Improved skin wound healing—Because of its important role in skin health, orally consumed hyaluronic acid assists in skin healing.
Increase vaginal moisture—Vaginal atrophy and dryness plague many females, especially as they proceed through menopause and onwards. By a woman’s late 60s and 70s, vaginal atrophy and dryness become ubiquitous, nearly universal. The uterus, cervix, and vagina are made up largely of hyaluronic acid. Getting more hyaluronic acid may therefore provide an advantage. To date, only topical hyaluronic acid has been studied, not oral consumption. But given the widespread moisturizing effects of hyaluronic acid ingestion, a vaginal moisture effect is likely. And, of course, there is no downside, since you are simply augmenting a naturally occurring compound.

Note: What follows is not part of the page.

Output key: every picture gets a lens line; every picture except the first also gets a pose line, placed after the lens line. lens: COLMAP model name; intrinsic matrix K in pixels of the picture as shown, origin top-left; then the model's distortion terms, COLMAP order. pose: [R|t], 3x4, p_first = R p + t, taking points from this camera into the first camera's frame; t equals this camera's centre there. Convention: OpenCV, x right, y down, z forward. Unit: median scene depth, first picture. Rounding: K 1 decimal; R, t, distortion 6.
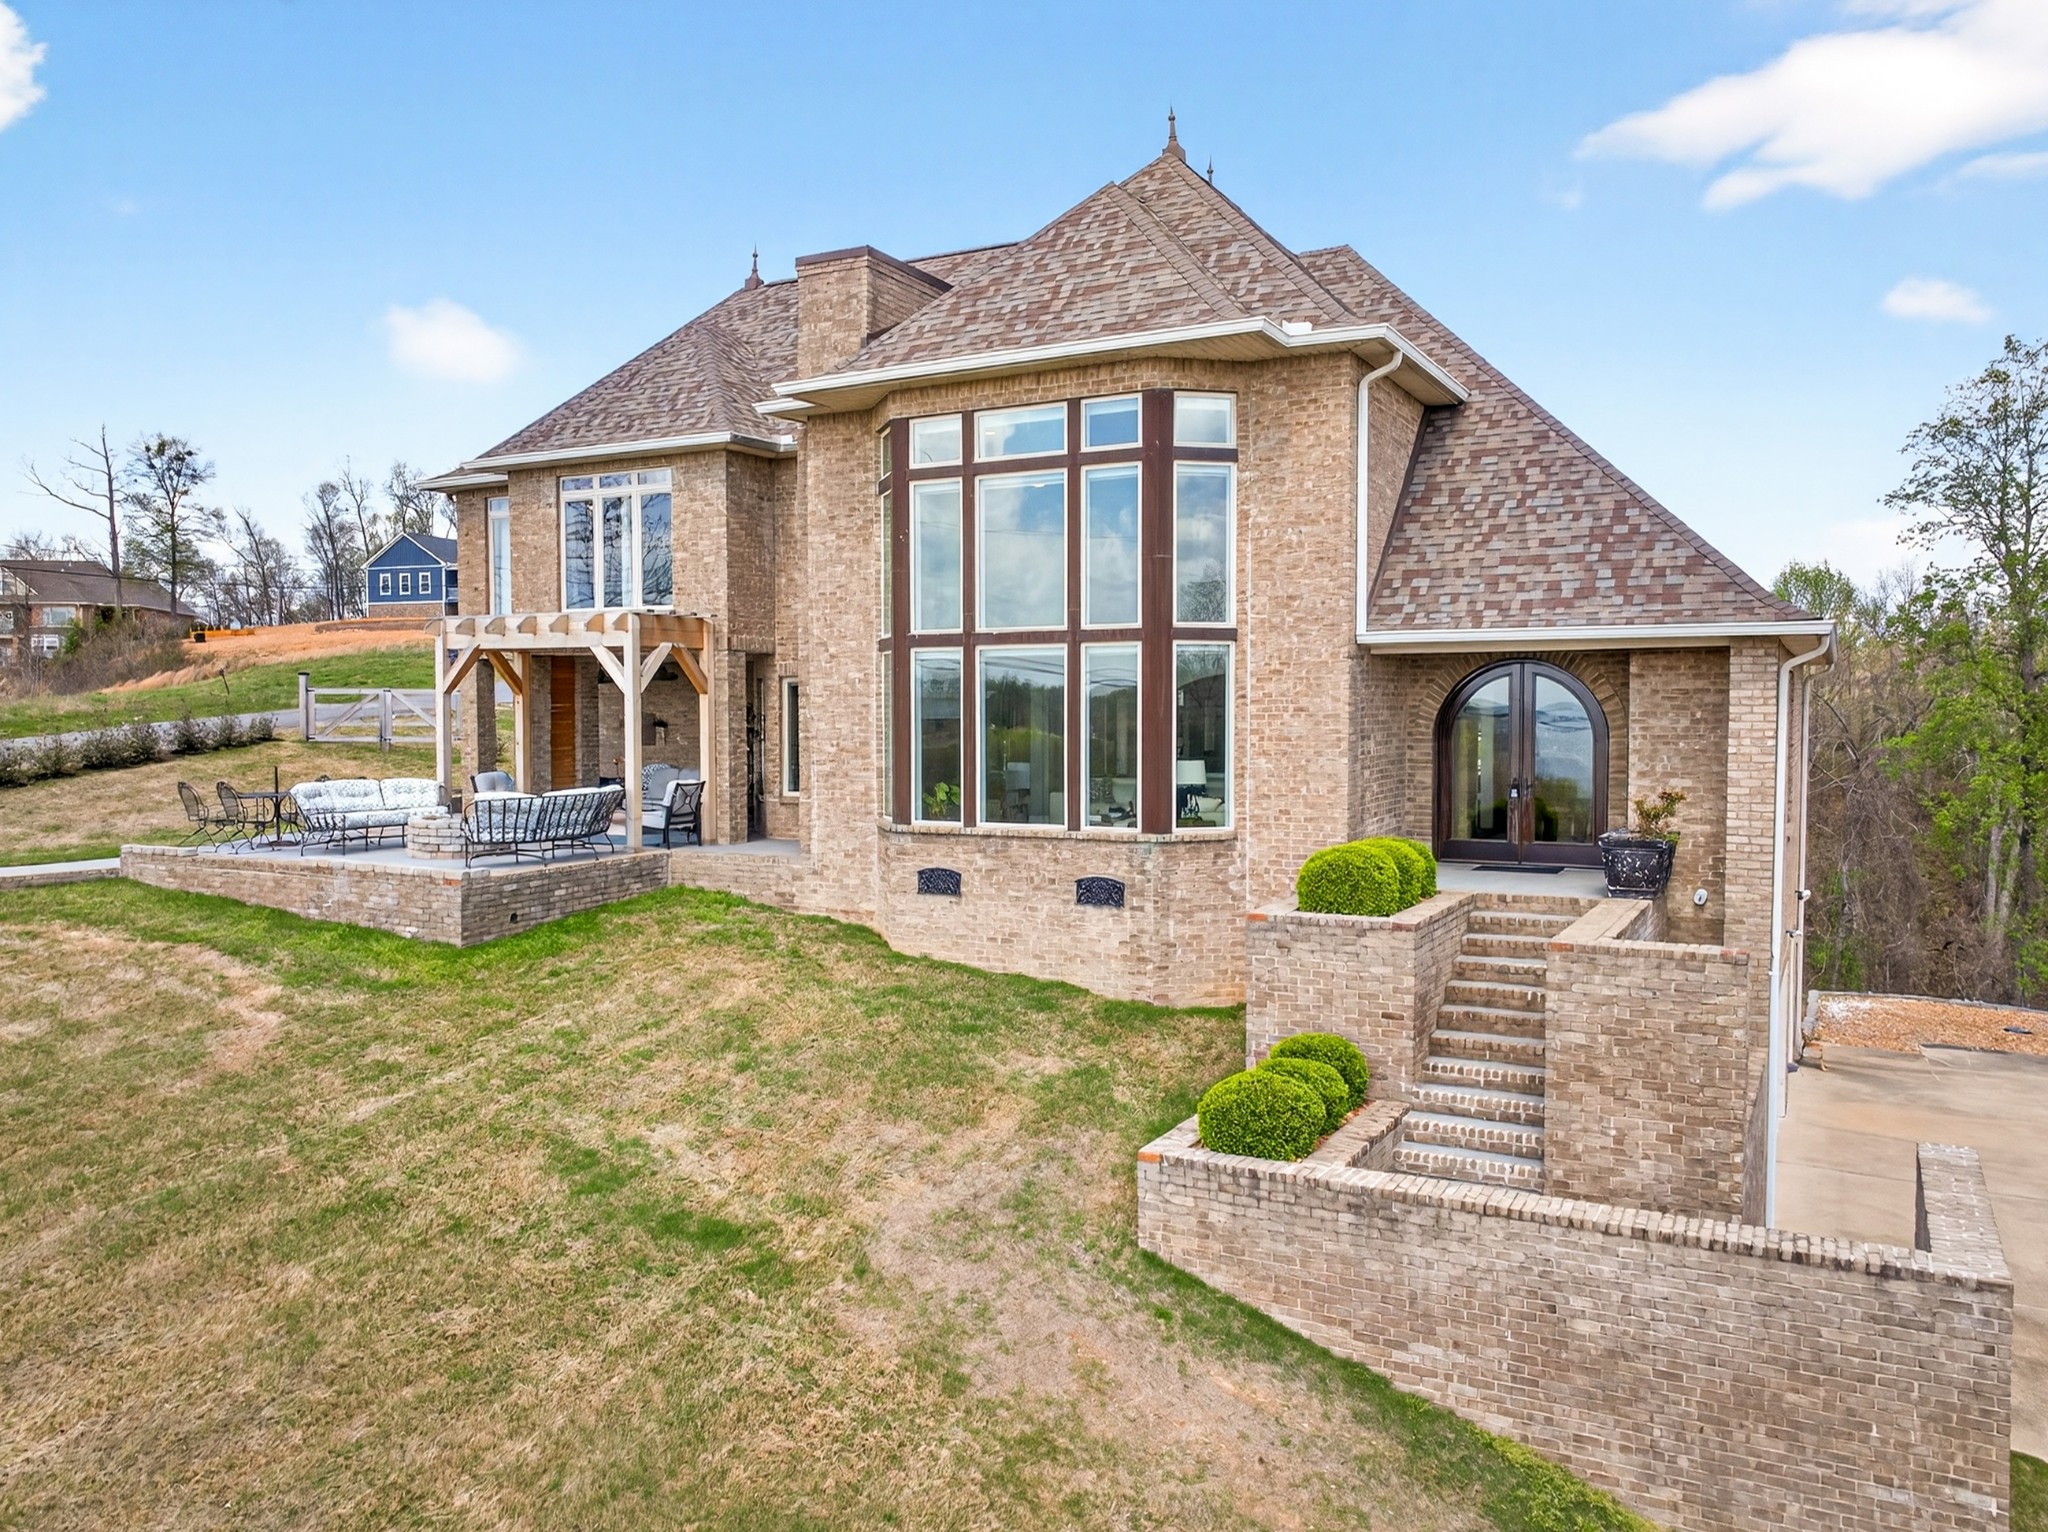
lens RADIAL K [[1502.9, 0, 969.8], [0, 1502.9, 795.0], [0, 0, 1]] dist [-0.001399, -0.001631]
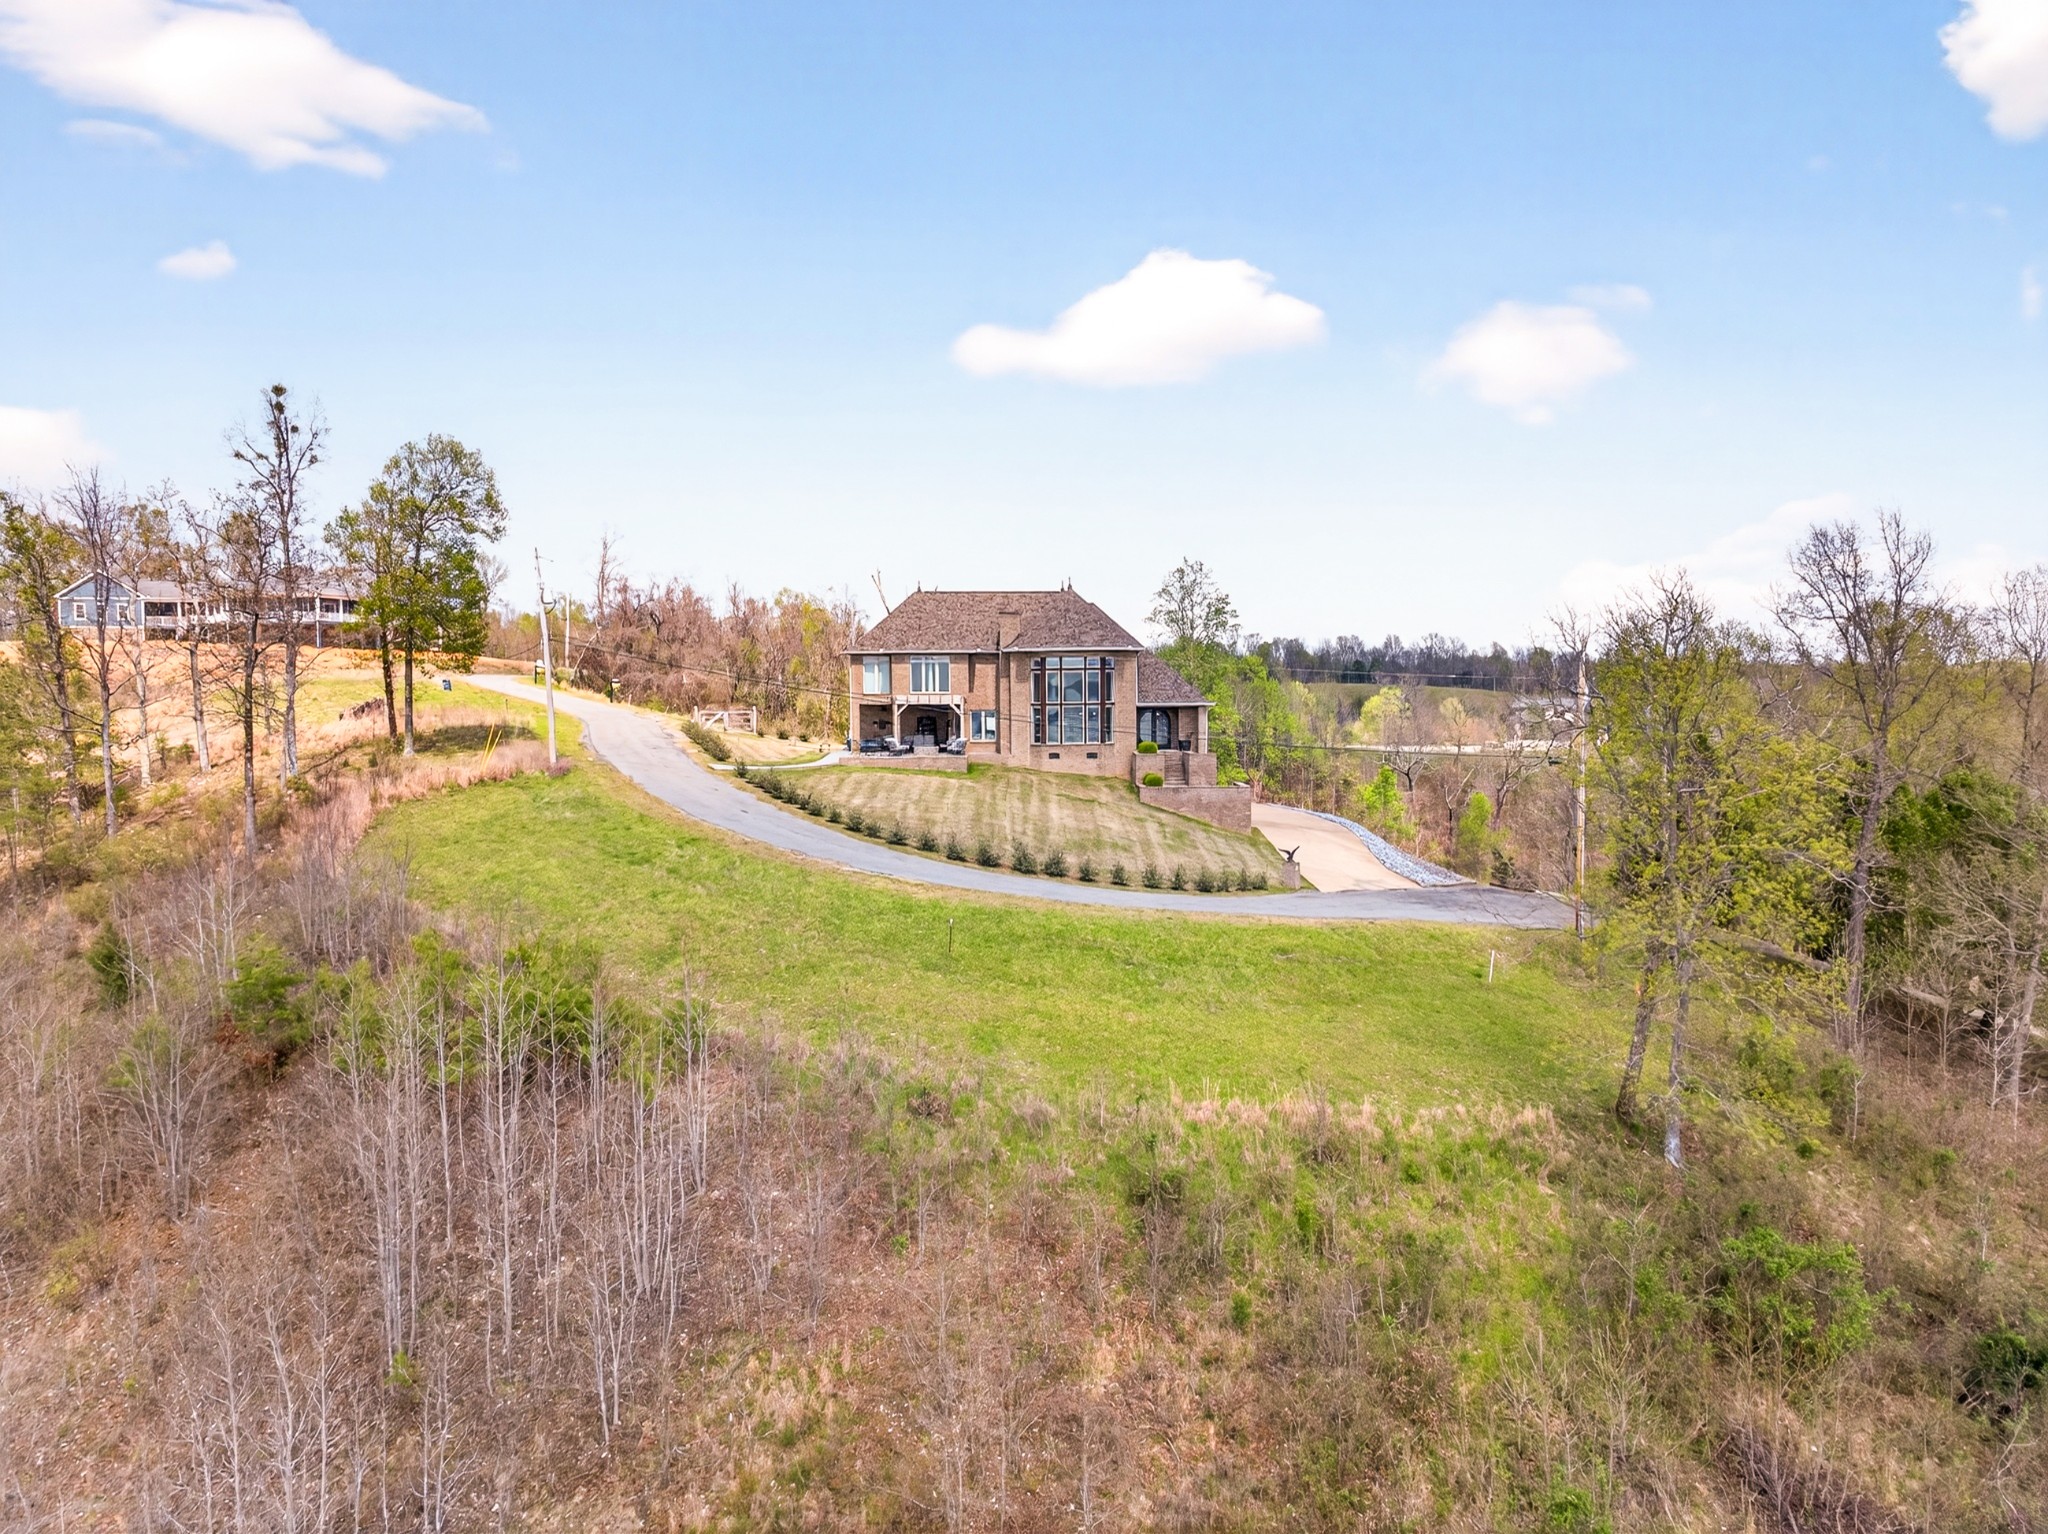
lens RADIAL K [[1502.9, 0, 969.8], [0, 1502.9, 796.0], [0, 0, 1]] dist [-0.001399, -0.001631]
pose [[0.870438, -0.036546, 0.490920, -2.678084], [0.033056, 0.999329, 0.015784, 0.105147], [-0.491167, 0.002489, 0.871062, -3.100842]]
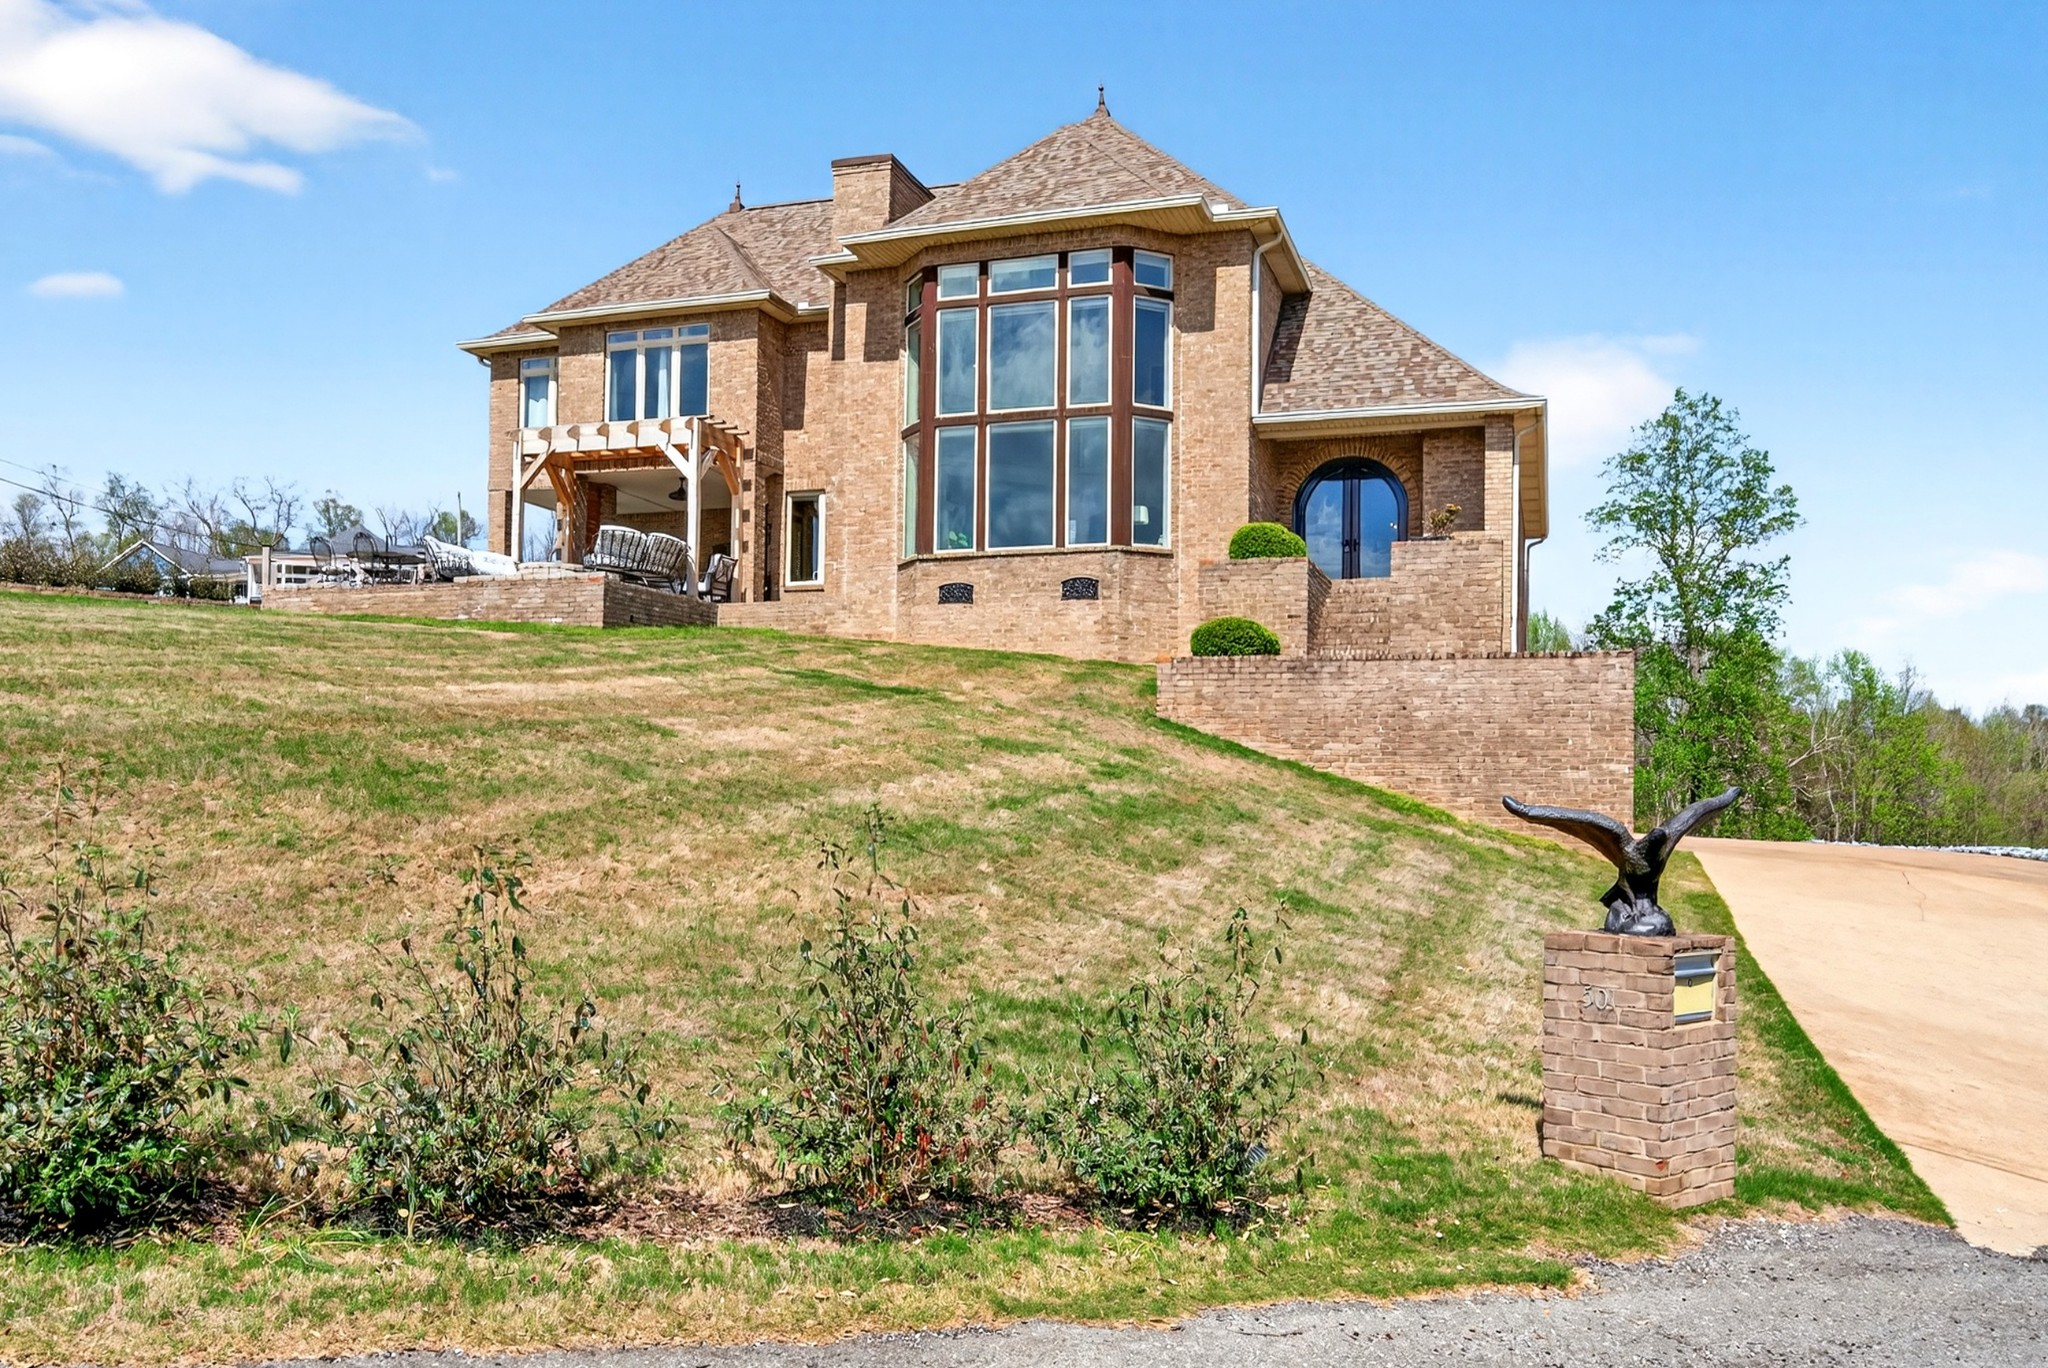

Cause a bloom of butyrate-producing species in bowel flora—Hyaluronic acid increases populations of Akkermansia, Faecalibacterium, and Bifidobacteria, species that produce the beneficial fatty acid butyrate that yields many important physiological effects. When Akkermansia blooms, for instance, it yields substantial benefits to the human host such as reduced insulin resistance and HbA1c, encouraging production if GI mucus, and supports the proliferation of other healthy bowel flora species. (Recall that overgrowth of Akkermansia can occur when you deprive it of fibers, as occurs in some people following ketogenic, carnivorous, or low-FODMAPs diets, but does not occur with hyaluronic acid, inulin, or oleic acid consumption, i.e., other dietary factors that nourish Akkermansia, in the diet.)

Although preliminary, there may also be strategies that we can adopt that cultivate microbial species, such as selected Streptococcal species and strains, that take up residence in the GI tract and produce hyaluronic acid for us—stay tuned as this insight unfolds.

The failure to ingest hyaluronic acid-rich sources such as brain and skin is yet another lesson learned from the blunders of cutting dietary fat. Add this mistake on top of advocating the consumption of wheat and grains that cause extravagant weight gain and type 2 diabetes, low-fat products rich in high-fructose corn syrup or sugars, and “everything in moderation.” Correct these blunders by adding back sources of hyaluronic acid such as skin or soups and broths made with the bones and carcass of animals or supplement it as capsules or powders.